TEXTABSCHNITT >>

───


b) Das FG hat ferner zutreffend entschieden, daß die Umsätze der Klägerin aus dem Delphinarium nicht dem ermäßigten Steuersatz gemäß § 12 Abs. 2 Nr. 7 Buchst. e UStG 1973 bzw. Buchst. d UStG 1980 unterliegen. Nach diesen Vorschriften ermäßigt sich die Steuer für die Zirkusvorführungen, für die Leistung aus der Tätigkeit als Schausteller sowie für die unmittelbar mit dem Betrieb der zoologischen Gärten verbundenen Umsätze.

aa) Das UStG bestimmt nicht, was unter dem Begriff "Zirkusvorführungen" zu verstehen ist. Nach der Wesensart eines Zirkus ist unter dem genannten Begriff nach allgemeinem Sprachgebrauch die Darbietung von Reitkunst, Tierdressur (besonders bei Pferden, Elefanten, Raubtieren) sowie Artistik im Rahmen eines circensischen Gesamtprogramms zu verstehen (vgl. Brockhaus, a.a.O., Stichwort "Zirkus"; Hartmann/Metzenmacher, a.a.O., Rdnr. 69 zu § 12 Abs. 2 Nr. 7). Diese Voraussetzungen erfüllt die Vorführung der trainierten Delphine nicht. Dabei kann der Senat unerörtert lassen, ob unter dem Begriff "Zirkusvorführungen" auch die einzelne Vorführung zu verstehen ist; denn der Rahmen, in dem die Delphinschau gezeigt wurde, war nicht ein Zirkus, sondern der zoologische Garten in A.

───

Einträge aus einer Datensammlung:
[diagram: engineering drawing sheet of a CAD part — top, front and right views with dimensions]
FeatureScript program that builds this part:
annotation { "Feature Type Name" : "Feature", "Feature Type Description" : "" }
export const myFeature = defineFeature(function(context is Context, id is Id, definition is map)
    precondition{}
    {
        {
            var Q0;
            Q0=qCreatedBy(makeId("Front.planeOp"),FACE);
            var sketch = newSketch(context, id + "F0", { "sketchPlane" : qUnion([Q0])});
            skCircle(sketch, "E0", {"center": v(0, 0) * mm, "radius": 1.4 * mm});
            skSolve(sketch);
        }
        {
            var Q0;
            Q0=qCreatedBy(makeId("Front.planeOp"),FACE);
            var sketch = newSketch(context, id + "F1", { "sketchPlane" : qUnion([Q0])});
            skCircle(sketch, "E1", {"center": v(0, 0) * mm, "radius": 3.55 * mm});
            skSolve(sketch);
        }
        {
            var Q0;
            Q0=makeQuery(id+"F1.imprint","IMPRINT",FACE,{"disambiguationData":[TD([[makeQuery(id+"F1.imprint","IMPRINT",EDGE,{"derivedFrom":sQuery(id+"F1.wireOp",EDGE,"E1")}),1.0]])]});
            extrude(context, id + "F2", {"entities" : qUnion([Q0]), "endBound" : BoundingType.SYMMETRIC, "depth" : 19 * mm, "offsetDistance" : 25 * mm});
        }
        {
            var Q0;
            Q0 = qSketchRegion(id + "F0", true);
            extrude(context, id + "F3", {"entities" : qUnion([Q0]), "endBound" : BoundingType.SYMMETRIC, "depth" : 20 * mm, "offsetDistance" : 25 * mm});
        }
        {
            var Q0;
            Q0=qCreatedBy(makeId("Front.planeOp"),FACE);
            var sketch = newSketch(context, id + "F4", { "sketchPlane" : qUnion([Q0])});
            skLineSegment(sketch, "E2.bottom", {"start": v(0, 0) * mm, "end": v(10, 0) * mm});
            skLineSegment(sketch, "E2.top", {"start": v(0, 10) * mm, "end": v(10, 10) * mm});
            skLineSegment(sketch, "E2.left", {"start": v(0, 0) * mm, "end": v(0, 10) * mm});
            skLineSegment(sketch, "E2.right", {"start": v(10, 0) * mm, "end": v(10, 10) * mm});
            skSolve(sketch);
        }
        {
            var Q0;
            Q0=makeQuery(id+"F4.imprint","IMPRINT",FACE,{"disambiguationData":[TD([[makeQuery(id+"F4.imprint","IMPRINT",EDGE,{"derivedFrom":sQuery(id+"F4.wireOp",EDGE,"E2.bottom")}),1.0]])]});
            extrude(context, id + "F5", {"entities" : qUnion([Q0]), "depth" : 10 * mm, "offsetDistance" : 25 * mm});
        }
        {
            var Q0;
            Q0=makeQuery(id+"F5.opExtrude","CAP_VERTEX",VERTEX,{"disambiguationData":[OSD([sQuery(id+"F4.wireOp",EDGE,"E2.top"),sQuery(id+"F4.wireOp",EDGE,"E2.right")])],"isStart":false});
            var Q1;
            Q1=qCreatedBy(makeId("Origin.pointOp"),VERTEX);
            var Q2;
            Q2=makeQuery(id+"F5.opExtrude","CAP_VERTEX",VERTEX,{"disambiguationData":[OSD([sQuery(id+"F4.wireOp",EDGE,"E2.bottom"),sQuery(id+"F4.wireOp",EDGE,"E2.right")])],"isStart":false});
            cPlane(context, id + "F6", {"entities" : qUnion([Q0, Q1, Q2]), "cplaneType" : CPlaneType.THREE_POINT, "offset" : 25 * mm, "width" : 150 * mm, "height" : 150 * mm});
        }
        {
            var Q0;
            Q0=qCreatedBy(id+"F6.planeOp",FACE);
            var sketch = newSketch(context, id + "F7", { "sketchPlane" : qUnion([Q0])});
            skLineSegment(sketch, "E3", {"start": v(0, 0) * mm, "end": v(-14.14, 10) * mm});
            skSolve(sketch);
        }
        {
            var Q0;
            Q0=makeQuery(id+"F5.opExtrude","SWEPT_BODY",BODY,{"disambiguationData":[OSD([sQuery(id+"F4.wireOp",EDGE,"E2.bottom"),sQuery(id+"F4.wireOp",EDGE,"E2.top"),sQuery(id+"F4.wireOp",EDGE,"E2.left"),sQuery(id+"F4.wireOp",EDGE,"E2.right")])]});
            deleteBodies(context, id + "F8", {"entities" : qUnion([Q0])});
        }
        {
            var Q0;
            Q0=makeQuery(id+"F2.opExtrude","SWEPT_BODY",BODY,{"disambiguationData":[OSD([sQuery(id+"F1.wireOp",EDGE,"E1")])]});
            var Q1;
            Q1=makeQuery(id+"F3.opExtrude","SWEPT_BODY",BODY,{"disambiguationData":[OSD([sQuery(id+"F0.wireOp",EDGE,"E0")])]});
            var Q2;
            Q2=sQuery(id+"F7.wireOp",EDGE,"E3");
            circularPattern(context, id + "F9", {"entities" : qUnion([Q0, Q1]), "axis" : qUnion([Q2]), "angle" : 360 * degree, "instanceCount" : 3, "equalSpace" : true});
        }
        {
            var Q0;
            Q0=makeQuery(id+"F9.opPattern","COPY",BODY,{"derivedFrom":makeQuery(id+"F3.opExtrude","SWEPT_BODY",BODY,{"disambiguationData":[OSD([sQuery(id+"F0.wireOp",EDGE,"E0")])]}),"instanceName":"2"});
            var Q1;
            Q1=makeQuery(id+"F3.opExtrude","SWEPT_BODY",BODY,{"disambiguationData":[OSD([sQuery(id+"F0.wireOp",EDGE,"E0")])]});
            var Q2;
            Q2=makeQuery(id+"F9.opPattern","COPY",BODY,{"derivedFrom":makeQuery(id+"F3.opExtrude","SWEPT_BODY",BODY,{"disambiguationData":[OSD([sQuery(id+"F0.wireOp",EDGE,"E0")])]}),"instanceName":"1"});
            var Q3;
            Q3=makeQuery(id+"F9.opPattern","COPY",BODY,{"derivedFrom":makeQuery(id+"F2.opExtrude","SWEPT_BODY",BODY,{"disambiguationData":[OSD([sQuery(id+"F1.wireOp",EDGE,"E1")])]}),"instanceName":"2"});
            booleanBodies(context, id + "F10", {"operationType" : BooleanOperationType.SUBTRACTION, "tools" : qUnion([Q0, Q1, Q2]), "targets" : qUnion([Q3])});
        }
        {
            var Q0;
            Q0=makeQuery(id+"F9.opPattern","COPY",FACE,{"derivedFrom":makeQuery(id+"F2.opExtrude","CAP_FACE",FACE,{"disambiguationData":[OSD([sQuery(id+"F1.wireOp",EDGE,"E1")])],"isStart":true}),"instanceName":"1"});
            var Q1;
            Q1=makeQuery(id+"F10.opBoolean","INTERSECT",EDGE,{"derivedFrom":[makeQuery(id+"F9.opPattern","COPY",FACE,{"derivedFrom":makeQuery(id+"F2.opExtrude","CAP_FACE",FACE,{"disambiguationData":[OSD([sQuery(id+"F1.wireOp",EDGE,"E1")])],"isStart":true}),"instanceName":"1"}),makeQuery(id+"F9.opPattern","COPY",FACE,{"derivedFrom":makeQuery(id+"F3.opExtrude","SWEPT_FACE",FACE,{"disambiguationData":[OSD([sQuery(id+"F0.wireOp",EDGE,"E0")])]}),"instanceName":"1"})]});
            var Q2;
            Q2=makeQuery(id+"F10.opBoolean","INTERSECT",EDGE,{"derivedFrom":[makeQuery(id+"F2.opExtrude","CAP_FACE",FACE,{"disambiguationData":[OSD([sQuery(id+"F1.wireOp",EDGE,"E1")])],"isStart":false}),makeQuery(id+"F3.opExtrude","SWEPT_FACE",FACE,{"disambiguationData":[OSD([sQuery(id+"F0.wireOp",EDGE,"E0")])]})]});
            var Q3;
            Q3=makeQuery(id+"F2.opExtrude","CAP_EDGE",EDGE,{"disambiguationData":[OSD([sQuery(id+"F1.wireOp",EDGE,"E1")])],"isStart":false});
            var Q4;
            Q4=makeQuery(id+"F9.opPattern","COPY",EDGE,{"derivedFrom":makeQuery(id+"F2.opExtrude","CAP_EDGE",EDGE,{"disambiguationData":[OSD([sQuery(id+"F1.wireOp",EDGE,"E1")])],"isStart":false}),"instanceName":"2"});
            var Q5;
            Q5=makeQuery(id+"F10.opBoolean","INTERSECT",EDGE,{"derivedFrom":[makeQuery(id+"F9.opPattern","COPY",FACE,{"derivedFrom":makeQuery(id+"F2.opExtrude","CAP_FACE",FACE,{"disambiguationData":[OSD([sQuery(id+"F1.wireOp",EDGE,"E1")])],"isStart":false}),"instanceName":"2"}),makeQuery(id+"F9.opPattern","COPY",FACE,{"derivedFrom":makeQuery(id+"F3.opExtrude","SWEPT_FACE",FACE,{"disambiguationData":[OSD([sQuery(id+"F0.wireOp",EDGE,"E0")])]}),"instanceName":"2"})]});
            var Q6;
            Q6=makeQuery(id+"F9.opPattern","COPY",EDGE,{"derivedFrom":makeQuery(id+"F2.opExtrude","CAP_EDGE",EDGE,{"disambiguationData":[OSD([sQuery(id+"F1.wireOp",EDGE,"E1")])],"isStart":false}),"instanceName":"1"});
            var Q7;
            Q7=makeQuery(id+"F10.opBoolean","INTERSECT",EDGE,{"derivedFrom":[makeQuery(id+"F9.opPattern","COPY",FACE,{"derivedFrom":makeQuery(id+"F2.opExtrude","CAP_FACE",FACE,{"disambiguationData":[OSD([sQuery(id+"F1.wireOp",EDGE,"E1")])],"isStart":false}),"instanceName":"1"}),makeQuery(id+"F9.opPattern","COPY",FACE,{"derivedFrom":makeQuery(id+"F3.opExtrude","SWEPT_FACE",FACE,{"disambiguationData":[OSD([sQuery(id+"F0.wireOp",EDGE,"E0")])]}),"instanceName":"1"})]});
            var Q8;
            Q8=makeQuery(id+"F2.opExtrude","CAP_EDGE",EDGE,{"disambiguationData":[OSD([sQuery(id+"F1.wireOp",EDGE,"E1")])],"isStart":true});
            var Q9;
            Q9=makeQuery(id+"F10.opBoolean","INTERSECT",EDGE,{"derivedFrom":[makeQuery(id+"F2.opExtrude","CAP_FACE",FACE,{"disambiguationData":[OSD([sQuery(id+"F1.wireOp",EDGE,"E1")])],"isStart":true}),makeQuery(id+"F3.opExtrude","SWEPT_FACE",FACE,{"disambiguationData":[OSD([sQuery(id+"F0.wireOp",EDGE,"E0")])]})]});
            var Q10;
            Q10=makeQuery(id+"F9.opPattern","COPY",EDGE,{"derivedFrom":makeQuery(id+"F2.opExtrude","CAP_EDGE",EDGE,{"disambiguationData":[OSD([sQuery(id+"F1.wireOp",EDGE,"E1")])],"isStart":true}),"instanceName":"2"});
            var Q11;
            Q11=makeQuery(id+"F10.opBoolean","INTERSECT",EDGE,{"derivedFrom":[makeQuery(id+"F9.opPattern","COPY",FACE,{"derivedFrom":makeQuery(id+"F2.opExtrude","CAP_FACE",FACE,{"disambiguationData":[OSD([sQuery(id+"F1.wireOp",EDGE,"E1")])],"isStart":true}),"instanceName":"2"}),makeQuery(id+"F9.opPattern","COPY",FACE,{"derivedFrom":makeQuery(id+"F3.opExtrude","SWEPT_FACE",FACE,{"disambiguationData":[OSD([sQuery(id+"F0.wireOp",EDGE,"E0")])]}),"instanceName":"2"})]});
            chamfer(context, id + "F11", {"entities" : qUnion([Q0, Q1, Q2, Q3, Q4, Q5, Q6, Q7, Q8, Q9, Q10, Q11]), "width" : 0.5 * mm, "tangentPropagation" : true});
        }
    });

───

AUSZUFÜHRENDE AUFGABE >>
Gib bitte den Textabschnitt beginnend bei "aa) Das UStG" und endend bei "Garten in A." erneut wieder. Tausche dabei "Artistik" gegen "Akrobatik". Die Einträge spielen hierfür keine Rolle.

DEINE ANTWORT >>
aa) Das UStG bestimmt nicht, was unter dem Begriff "Zirkusvorführungen" zu verstehen ist. Nach der Wesensart eines Zirkus ist unter dem genannten Begriff nach allgemeinem Sprachgebrauch die Darbietung von Reitkunst, Tierdressur (besonders bei Pferden, Elefanten, Raubtieren) sowie Akrobatik im Rahmen eines circensischen Gesamtprogramms zu verstehen (vgl. Brockhaus, a.a.O., Stichwort "Zirkus"; Hartmann/Metzenmacher, a.a.O., Rdnr. 69 zu § 12 Abs. 2 Nr. 7). Diese Voraussetzungen erfüllt die Vorführung der trainierten Delphine nicht. Dabei kann der Senat unerörtert lassen, ob unter dem Begriff "Zirkusvorführungen" auch die einzelne Vorführung zu verstehen ist; denn der Rahmen, in dem die Delphinschau gezeigt wurde, war nicht ein Zirkus, sondern der zoologische Garten in A.